While testing, I ran into a rather amusing issue: I locked the test folder while the lock-state file was still inside it, which effectively prevented any way of unlocking it through normal means. That was an interesting lesson learned. Of course, I later confirmed that root can still bypass the protection and unlock the folder. (Davo and his bright ideas made me do this  ::))

So, this should be treated strictly as a proof of concept. It demonstrates the idea, but it is not suitable for production use unless you are the sole user with full control of the system.

Have fun experimenting, and let me know if it works on Windows as well. The code is designed to be cross-platform, although I have not yet tested it there.

Instructions to Use :
The app launches with a default password already set. You are welcome to change it — or live dangerously and keep it.
Click the Lock button. A folder selection dialog will appear. Choose the folder you wish to lock, click OK, and let the magic happen.
Try accessing the folder you just locked. The system will politely respond with something like: “uh-uh… no can do, sorry.” 🚫
To reverse the damage (or responsibility), click the Unlock button and repeat the same selection process. Everything should return to normal… theoretically.

Warning: If you forget the password or decide to improvise halfway through, you are officially on your own. No refunds, no undo button, and definitely no sympathy from the filesystem. If this happens root is your friend!

[CharlyTango]

However, periodically, the used is encouraged to back up to an external storage device.  This would contain private data and it would be good to lock the folder in case the external device gets lost/found.
But life wasn't meant to be easy. 

Life is easy if you allow it to be. Use VeraCrypt to encrypt the external storage device (or at least a single directory on this device)  and you have nothing to do with encryption and locking durintg the backup process.

[dsiders]

However, periodically, the used is encouraged to back up to an external storage device.  This would contain private data and it would be good to lock the folder in case the external device gets lost/found.
But life wasn't meant to be easy. 

Life is easy if you allow it to be. Use VeraCrypt to encrypt the external storage device (or at least a single directory on this device)  and you have nothing to do with encryption and locking durintg the backup process.

Microsoft terminates account of VeraCrypt developer.

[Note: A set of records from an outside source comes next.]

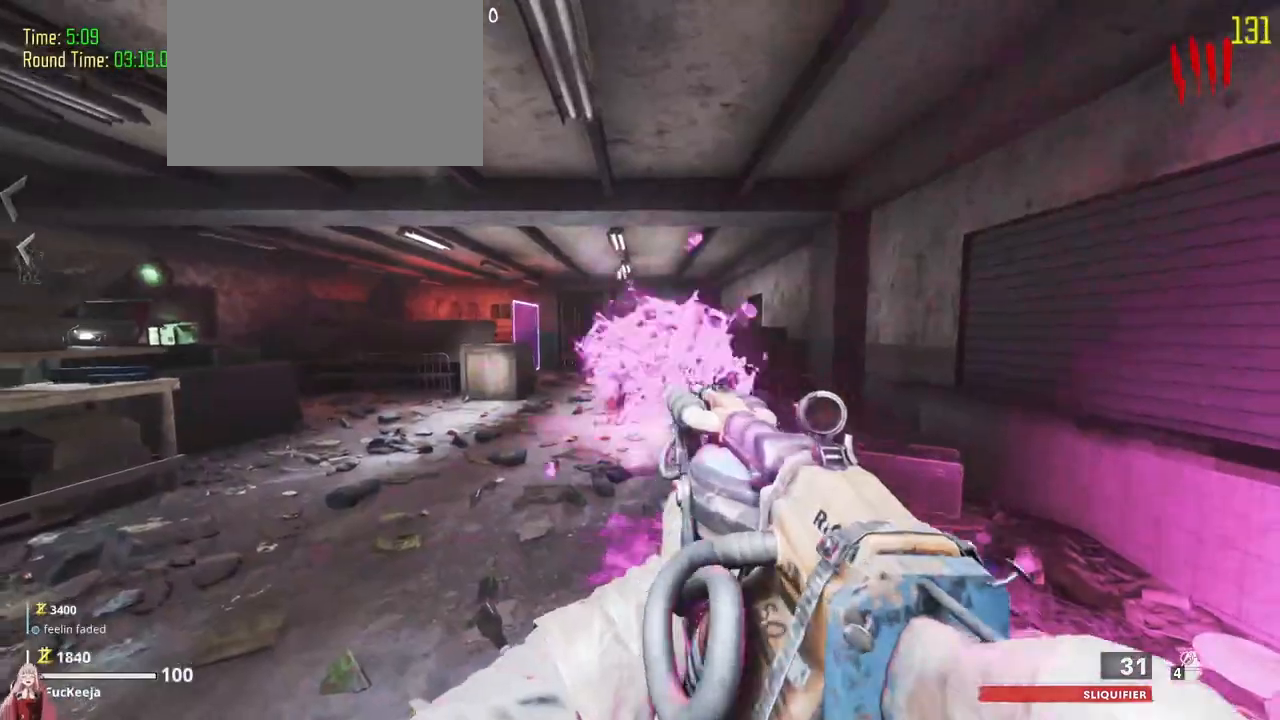
{"keys": [], "events": []}
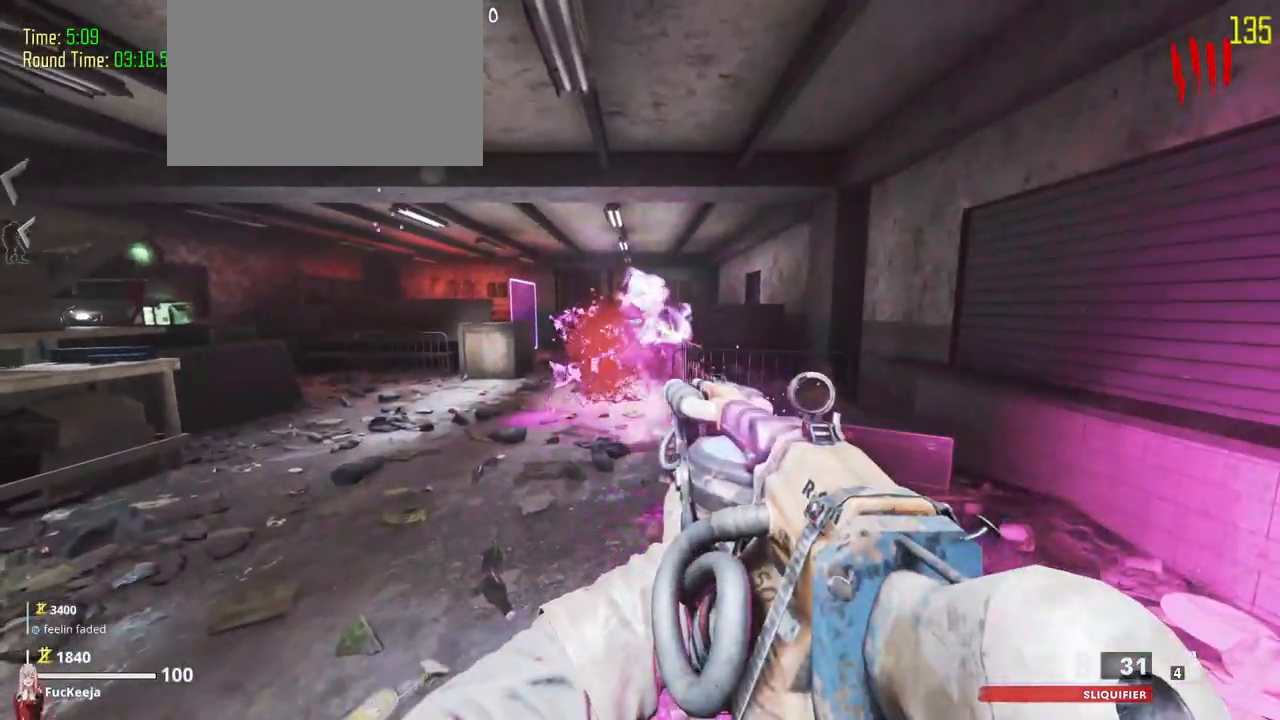
{"keys": ["d", "shift", "w"], "events": [[200, "d", "down"], [267, "shift", "down"], [300, "w", "down"]]}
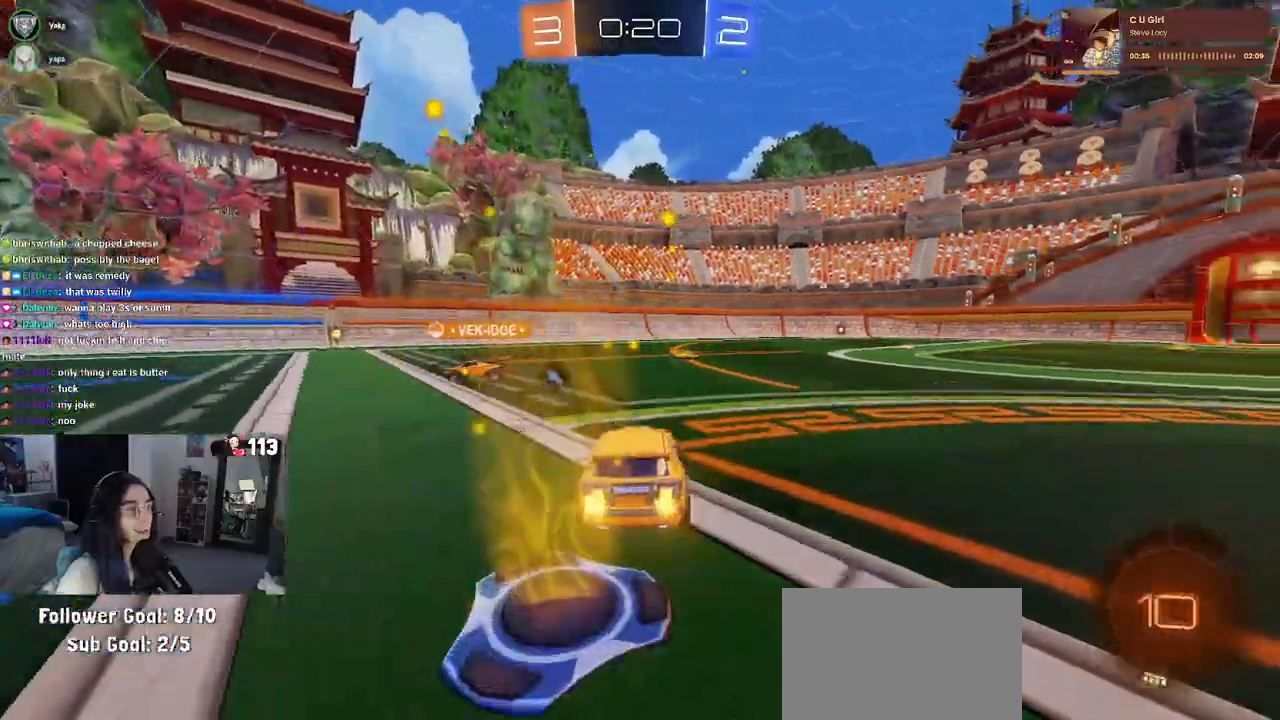
Gameplay with a controller (PlayStation layout); each line is a JSON object with the inputs held at the frame after it. "events" lists button and stick changes between this image and that frame as [ms after this image, input, new state], when the widget could be followed in between. Not read: other_buttons.
{"buttons": ["R2"], "left_stick": "center", "right_stick": "center"}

This means that as of June 2026, secure boot will refuse to allow VeraCrypt to encrypt a system drive, i.e. a partition or drive where Windows is installed and from which it boots.Apr 8, 2026.

[creaothceann]

As of April 10 2026, Microsoft restored Idrassi's access to his Microsoft Partner Center account, allowing him to sign new versions. Idrassi then released a VeraCrypt 1.26.28 maintenance release with newly Microsoft-signed EFI bootloader components for current 1.26.x users, so people do not have to wait for VeraCrypt 1.27. The old VeraCrypt bootloader will still work even after the certificate expires, but future Windows configurations may require bootloaders signed with the new certificate.[35]